The problem = Reproduce the following lines word for word, omitting the pictures from your answer.

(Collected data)
*****
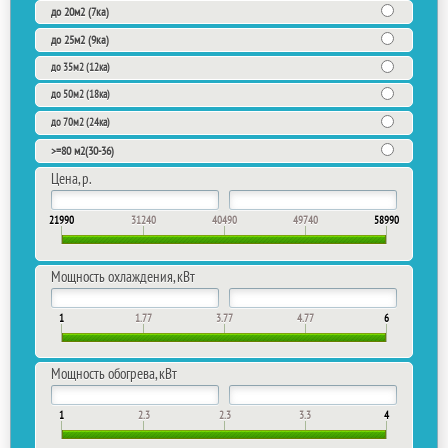
до 20м2 (7ка)
до 25м2 (9ка)
до 35м2 (12ка)
до 50м2 (18ка)
до 70м2 (24ка)
>=80 м2(30-36)
Цена, р.
21990
31240
40490
49740
58990
Мощность охлаждения, кВт
1
1.77
3.77
4.77
6
Мощность обогрева, кВт
1
2.3
2.3
3.3
4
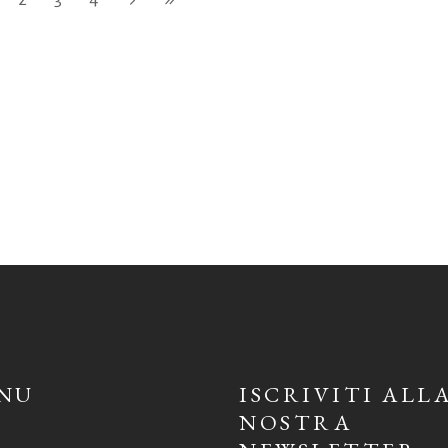
NU
ISCRIVITI ALL
NOSTRA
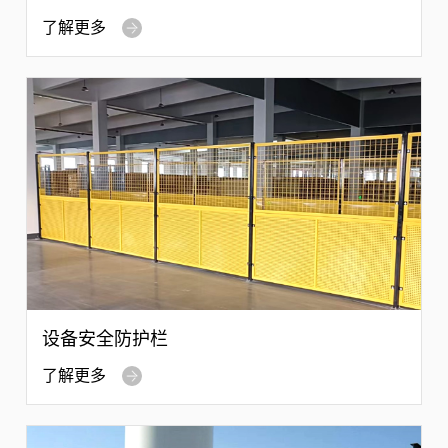
了解更多
设备安全防护栏
了解更多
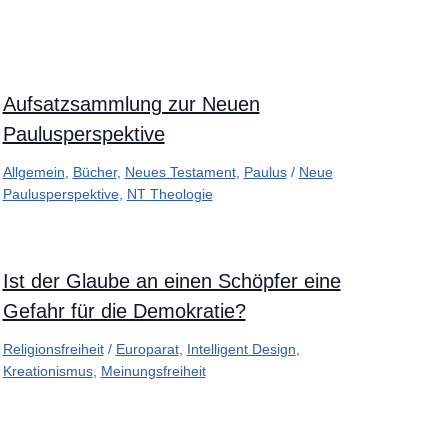
Aufsatzsammlung zur Neuen
Paulusperspektive
Allgemein
,
Bücher
,
Neues Testament
,
Paulus
/
Neue
Paulusperspektive
,
NT Theologie
Ist der Glaube an einen Schöpfer eine
Gefahr für die Demokratie?
Religionsfreiheit
/
Europarat
,
Intelligent Design
,
Kreationismus
,
Meinungsfreiheit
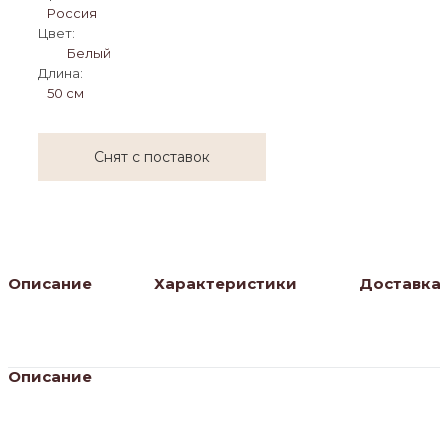
Россия
Цвет:
Белый
Длина:
50 см
Снят с поставок
Описание
Характеристики
Доставка
Описание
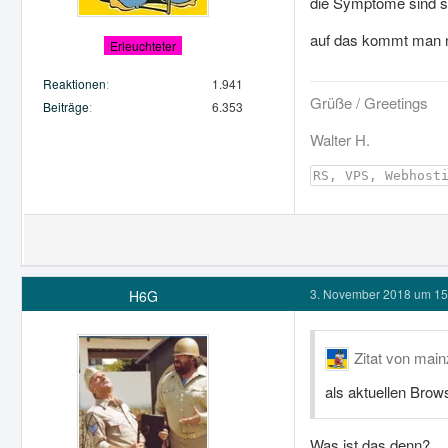
die Symptome sind sc
auf das kommt man nic
Erleuchteter
Reaktionen
1.941
Grüße / Greetings
Beiträge
6.353
Walter H.
RS, VPS, Webhost
3. November 2018 um 15
H6G
Zitat von mai
als aktuellen Brow
Was ist das denn?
*****
Task answer =
до 20м2 (7ка)
до 25м2 (9ка)
до 35м2 (12ка)
до 50м2 (18ка)
до 70м2 (24ка)
>=80 м2(30-36)
Цена, р.
21990
31240
40490
49740
58990
Мощность охлаждения, кВт
1
1.77
3.77
4.77
6
Мощность обогрева, кВт
1
2.3
2.3
3.3
4
NU
ISCRIVITI ALL
NOSTRA
了解更多
设备安全防护栏
了解更多
Aufsatzsammlung zur Neuen
Paulusperspektive
Allgemein
,
Bücher
,
Neues Testament
,
Paulus
/
Neue
Paulusperspektive
,
NT Theologie
Ist der Glaube an einen Schöpfer eine
Gefahr für die Demokratie?
Religionsfreiheit
/
Europarat
,
Intelligent Design
,
Kreationismus
,
Meinungsfreiheit
Россия
Цвет:
Белый
Длина:
50 см
Снят с поставок
Описание
Характеристики
Доставка
Описание
die Symptome sind sc
auf das kommt man nic
Erleuchteter
Reaktionen
1.941
Grüße / Greetings
Beiträge
6.353
Walter H.
RS, VPS, Webhost
3. November 2018 um 15
H6G
Zitat von mai
als aktuellen Brow
Was ist das denn?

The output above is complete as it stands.